DOCUMENT SEGMENT section start

REUTERS | Corbis

Application for payment can be late but not early

It is a long time since I’ve been involved in the administration of a construction contract, but I often get to deal with payment disputes in adjudication where there are issues with how the parties have operated the contractual payment mechanism. It is for that reason that I found Edwards-Stuart J’s judgment in Leeds City Council v Waco UK Ltd interesting.

Leeds City Council v Waco

This was a dispute all about Waco’s application for payment 21, which was made after practical completion (which occurred on 28 March 2013).

Waco had entered into an amended JCT Design and Build Contract, 2005 Edition, Revision 2 2009 (DB 2005) with LCC, whereby it agreed to design, manufacture and install classrooms at a primary school in Roundhay, Leeds.

The contract particulars set out the dates on which applications for payment should be made. The contract provided that, prior to practical completion, Waco would make applications for payment at monthly intervals. After practical completion, they would be at two-monthly intervals. Up to practical completion, all applications were certified by LCC’s agent, Jacobs UK Ltd, and paid by LCC even though Waco sometimes applied for payment two or three business days after the contractual valuation date.

After practical completion, Waco made applications in April, July and September 2013. None were made on the correct date but Jacobs did not take the point. Only when the November 2013 application was made early (on 26 November instead of 28 November) did it object, requesting Waco to re-submit its application (which it did, on 11 December 2013). It was certified and LCC paid. The next application date (28 January 2014) came and went and then, on 11 February 2014, Waco’s application arrived. Again, Jacobs certified that payment was due and LCC paid it.

Waco’s next application for payment was made on 18 July 2014. Although the court said the application was premature (because it was July’s application, and the valuation date was 28 July), Jacobs certified it and LCC paid it (perhaps out of pragmatism, as it was only for £13,000 or so). As the judge says, that did not amount to:

“any form of implied representation that it would waive a similar irregularity in the future…”

So far, so normal. I’m sure we’ve all come across situations where applications for payment are not made on precisely the same date as the contract’s valuation date specifies, but the project manager duly certifies payment and the employer coughs up.

The September and November 2014 applications for payment

It isn’t clear what happened between July and September or why, when application for payment 21 was made on 22 September 2014, Jacobs did not certify payment and LCC paid nothing. I guess it may have had something to do with the fact that it applied for just under £485,000. The pragmatism surrounding the July 2014 application seemed to have passed!

As no payment was forthcoming, a further application (application 22) for the same sum was made on 28 November 2014. This time, Waco applied on the contract’s correct valuation date and Jacobs issued a payment notice stating that the amount due to Waco was £0.

The dispute over application 21 was referred to adjudication and the adjudicator found in Waco’s favour on the ground that LCC had failed to serve the relevant payment notices. Enforcement proceedings followed, hence the matter coming before Edwards-Stuart J.

DOCUMENT SEGMENT section end
DATA section start

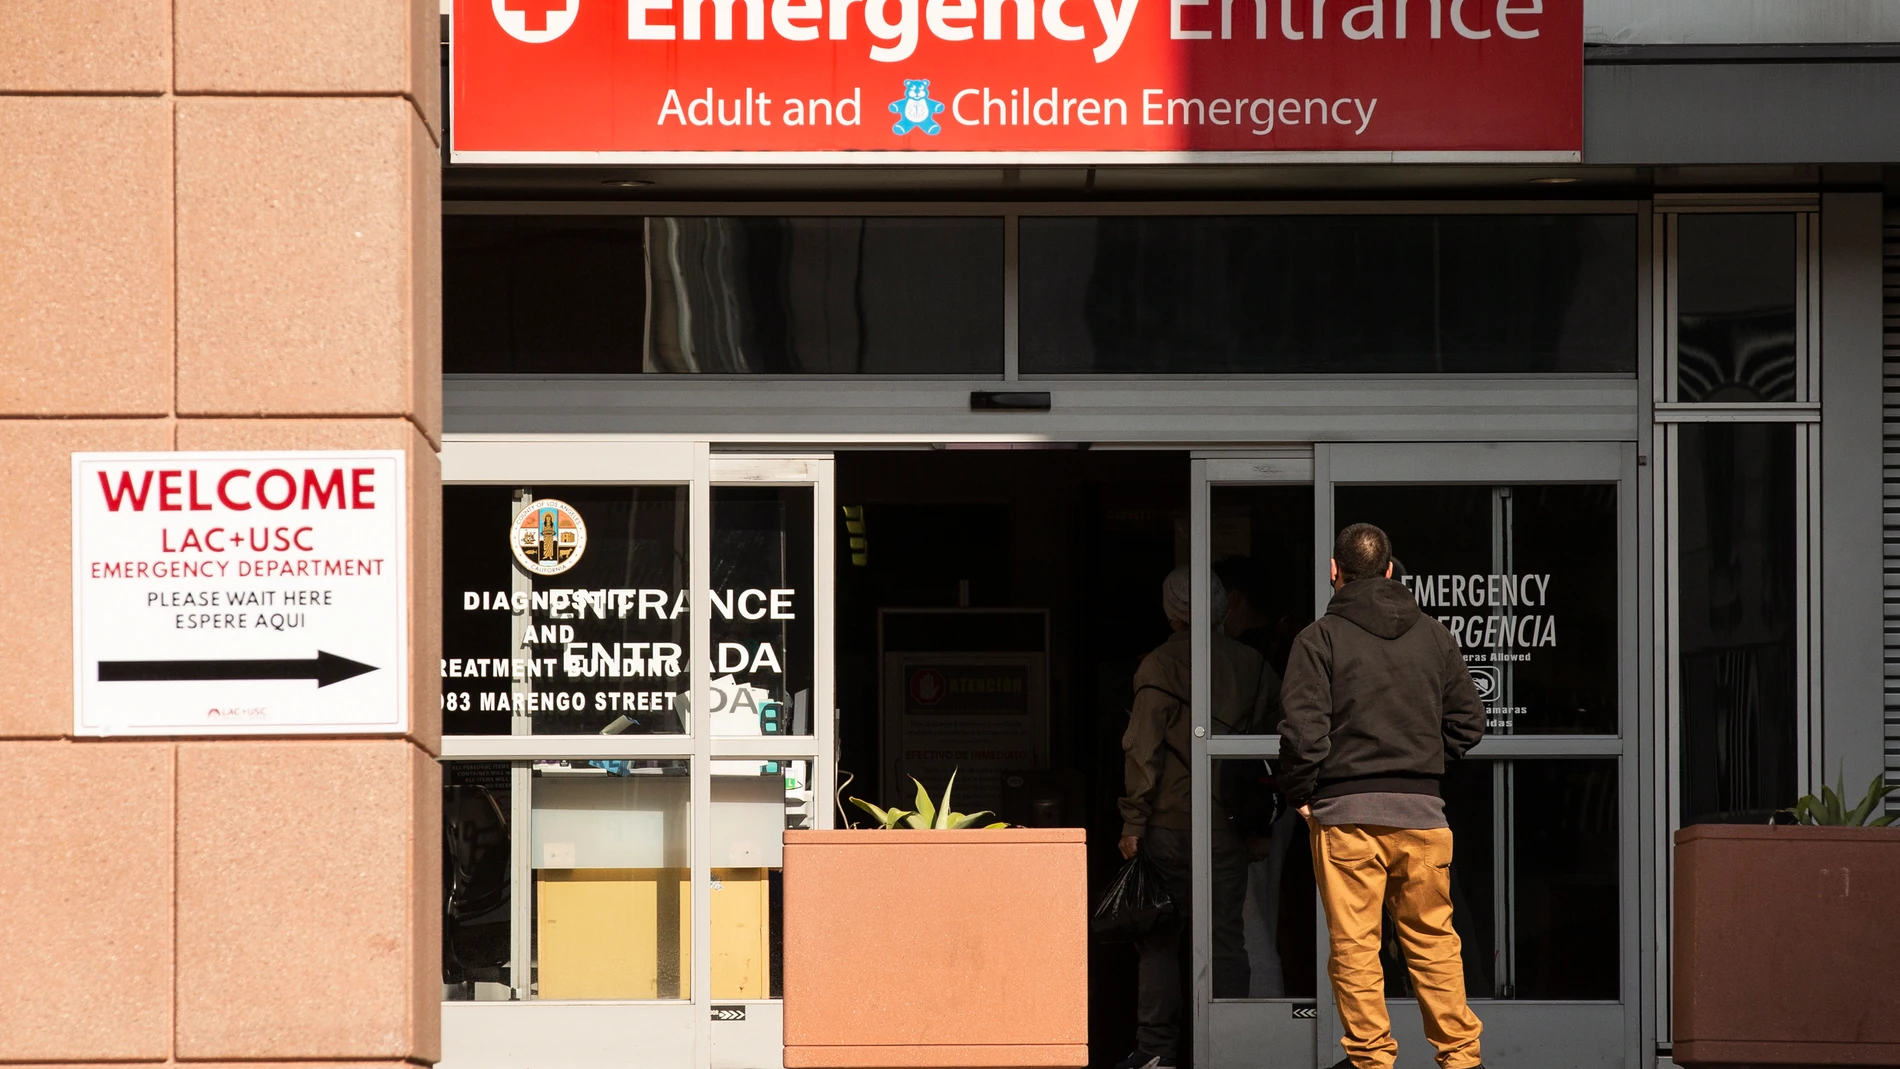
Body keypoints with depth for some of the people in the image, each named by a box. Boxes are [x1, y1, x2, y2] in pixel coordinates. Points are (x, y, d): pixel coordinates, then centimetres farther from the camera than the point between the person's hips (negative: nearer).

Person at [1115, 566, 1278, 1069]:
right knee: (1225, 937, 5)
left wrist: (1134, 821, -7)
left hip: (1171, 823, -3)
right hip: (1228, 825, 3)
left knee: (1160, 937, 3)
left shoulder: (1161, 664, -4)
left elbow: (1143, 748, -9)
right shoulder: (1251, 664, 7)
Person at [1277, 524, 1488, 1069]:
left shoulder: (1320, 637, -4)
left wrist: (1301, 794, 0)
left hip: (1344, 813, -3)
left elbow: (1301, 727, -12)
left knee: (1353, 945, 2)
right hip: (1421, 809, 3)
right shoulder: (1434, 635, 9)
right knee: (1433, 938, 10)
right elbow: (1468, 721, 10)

DATA section end

- _REQUIREMENT 1_
Swap "LCC" for "Leeds City Council" and rewrite the Leeds City Council v Waco article starting with "Waco had entered" and going on through "contractual valuation date.".
- _REQUIREMENT 2_
According to the Leeds City Council v Waco article, on what date was Waco's application for payment 21 made?
The material has no connection to the article on Leeds City Council v Waco.

- _YOUR RESPONSE 1_
Waco had entered into an amended JCT Design and Build Contract, 2005 Edition, Revision 2 2009 (DB 2005) with Leeds City Council, whereby it agreed to design, manufacture and install classrooms at a primary school in Roundhay, Leeds.

The contract particulars set out the dates on which applications for payment should be made. The contract provided that, prior to practical completion, Waco would make applications for payment at monthly intervals. After practical completion, they would be at two-monthly intervals. Up to practical completion, all applications were certified by Leeds City Council’s agent, Jacobs UK Ltd, and paid by Leeds City Council even though Waco sometimes applied for payment two or three business days after the contractual valuation date.

- _YOUR RESPONSE 2_
22 September 2014